What the task asks. Reproduce the passage about the Mirage 2000C introductory flight word for word.

I’ve been lamenting over my lack of tactical formation training/experience, and I always seem to miss the fun stuff that happens on Tuesday Night Flight Night: @near_blind, @Fridge, @Tyco, @Tankerwade, @klarsnow, and @AeroMechanical seem to be having a great time, but Things Just Keep Happening®.
Luckily, stars aligned, and @AeroMechanical was able to take me up for an introductory flight. There was no formal flight plan, brief, or even training curriculum, just get up and fly.
The aircraft of choice was RAZBAM’s most excellent Mirage 2000C. In addition to being one sexy beast of an aircraft, RAZBAM continues to amaze with the depth of system’s modeling and the finer touches like the flashlight that follows your mouse cursor. Brilliant.
My M2000C startup is a little rusty, but thankfully I have @AeroMechanical’s checklist to get me going quickly.

Information given.
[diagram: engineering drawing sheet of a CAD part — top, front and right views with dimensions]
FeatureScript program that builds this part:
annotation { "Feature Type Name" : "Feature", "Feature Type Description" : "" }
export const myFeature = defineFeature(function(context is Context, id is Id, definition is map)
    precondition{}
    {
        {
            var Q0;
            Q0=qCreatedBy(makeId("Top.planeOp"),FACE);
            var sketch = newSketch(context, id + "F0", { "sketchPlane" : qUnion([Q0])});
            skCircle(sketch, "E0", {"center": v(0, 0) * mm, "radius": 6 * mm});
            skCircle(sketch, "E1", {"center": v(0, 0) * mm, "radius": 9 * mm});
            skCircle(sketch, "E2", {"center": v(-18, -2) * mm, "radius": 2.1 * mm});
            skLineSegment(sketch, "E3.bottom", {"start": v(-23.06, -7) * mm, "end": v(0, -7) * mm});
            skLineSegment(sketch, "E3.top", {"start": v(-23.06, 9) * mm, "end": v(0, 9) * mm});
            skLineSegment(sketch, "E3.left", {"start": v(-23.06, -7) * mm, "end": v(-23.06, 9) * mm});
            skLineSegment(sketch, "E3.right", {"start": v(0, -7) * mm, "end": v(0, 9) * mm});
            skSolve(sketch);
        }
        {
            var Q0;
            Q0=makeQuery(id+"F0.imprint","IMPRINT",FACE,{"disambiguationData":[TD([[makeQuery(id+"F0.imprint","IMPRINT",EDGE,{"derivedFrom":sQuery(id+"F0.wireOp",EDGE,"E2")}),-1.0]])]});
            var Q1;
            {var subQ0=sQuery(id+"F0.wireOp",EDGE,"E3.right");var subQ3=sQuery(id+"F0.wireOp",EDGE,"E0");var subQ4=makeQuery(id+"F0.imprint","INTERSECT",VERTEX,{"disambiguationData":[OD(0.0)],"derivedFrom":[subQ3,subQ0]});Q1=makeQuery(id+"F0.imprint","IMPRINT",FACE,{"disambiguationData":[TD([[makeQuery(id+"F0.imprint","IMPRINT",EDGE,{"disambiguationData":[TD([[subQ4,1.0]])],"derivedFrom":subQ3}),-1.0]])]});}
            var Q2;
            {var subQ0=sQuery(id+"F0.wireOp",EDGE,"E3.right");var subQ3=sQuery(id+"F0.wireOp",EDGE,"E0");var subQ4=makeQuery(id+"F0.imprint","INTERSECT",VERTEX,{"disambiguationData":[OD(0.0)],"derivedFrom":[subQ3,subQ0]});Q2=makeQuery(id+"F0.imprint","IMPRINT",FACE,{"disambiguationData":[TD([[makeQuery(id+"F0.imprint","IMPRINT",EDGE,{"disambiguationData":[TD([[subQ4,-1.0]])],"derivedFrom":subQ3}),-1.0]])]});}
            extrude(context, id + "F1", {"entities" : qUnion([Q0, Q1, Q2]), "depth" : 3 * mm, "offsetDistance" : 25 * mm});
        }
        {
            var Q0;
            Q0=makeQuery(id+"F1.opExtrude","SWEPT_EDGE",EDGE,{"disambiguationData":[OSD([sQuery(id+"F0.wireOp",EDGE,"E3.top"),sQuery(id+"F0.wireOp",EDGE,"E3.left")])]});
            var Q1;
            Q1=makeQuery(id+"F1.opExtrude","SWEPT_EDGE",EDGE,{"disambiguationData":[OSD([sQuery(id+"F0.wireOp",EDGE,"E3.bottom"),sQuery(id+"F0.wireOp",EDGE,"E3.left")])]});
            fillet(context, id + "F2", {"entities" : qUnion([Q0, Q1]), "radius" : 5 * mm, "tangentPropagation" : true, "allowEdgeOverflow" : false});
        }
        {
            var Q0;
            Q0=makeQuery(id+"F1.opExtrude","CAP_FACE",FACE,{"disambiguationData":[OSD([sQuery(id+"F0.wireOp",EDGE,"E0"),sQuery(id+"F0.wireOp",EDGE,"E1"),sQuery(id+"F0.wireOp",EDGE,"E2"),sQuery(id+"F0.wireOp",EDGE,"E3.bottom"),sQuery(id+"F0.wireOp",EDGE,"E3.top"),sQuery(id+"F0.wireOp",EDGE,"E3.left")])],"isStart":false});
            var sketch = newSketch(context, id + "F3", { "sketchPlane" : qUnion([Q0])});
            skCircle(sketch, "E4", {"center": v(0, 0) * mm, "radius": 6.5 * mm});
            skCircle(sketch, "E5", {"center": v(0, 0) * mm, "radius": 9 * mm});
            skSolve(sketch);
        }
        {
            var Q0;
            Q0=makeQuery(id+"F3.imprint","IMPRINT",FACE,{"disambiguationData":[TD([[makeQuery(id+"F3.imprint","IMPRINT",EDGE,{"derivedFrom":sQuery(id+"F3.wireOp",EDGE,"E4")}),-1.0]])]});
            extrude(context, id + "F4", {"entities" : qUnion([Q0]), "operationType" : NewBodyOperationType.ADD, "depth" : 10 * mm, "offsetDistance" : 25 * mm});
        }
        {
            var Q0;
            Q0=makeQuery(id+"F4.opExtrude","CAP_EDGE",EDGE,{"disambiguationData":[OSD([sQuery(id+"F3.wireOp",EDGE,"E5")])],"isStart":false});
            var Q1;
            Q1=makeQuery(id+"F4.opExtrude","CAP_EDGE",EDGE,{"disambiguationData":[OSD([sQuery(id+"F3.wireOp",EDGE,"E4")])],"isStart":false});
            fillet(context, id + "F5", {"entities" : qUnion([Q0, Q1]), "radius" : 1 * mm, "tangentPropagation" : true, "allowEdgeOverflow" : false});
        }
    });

Solution.
I’ve been lamenting over my lack of tactical formation training/experience, and I always seem to miss the fun stuff that happens on Tuesday Night Flight Night: @near_blind, @Fridge, @Tyco, @Tankerwade, @klarsnow, and @AeroMechanical seem to be having a great time, but Things Just Keep Happening®.
Luckily, stars aligned, and @AeroMechanical was able to take me up for an introductory flight. There was no formal flight plan, brief, or even training curriculum, just get up and fly.
The aircraft of choice was RAZBAM’s most excellent Mirage 2000C. In addition to being one sexy beast of an aircraft, RAZBAM continues to amaze with the depth of system’s modeling and the finer touches like the flashlight that follows your mouse cursor. Brilliant.
My M2000C startup is a little rusty, but thankfully I have @AeroMechanical’s checklist to get me going quickly.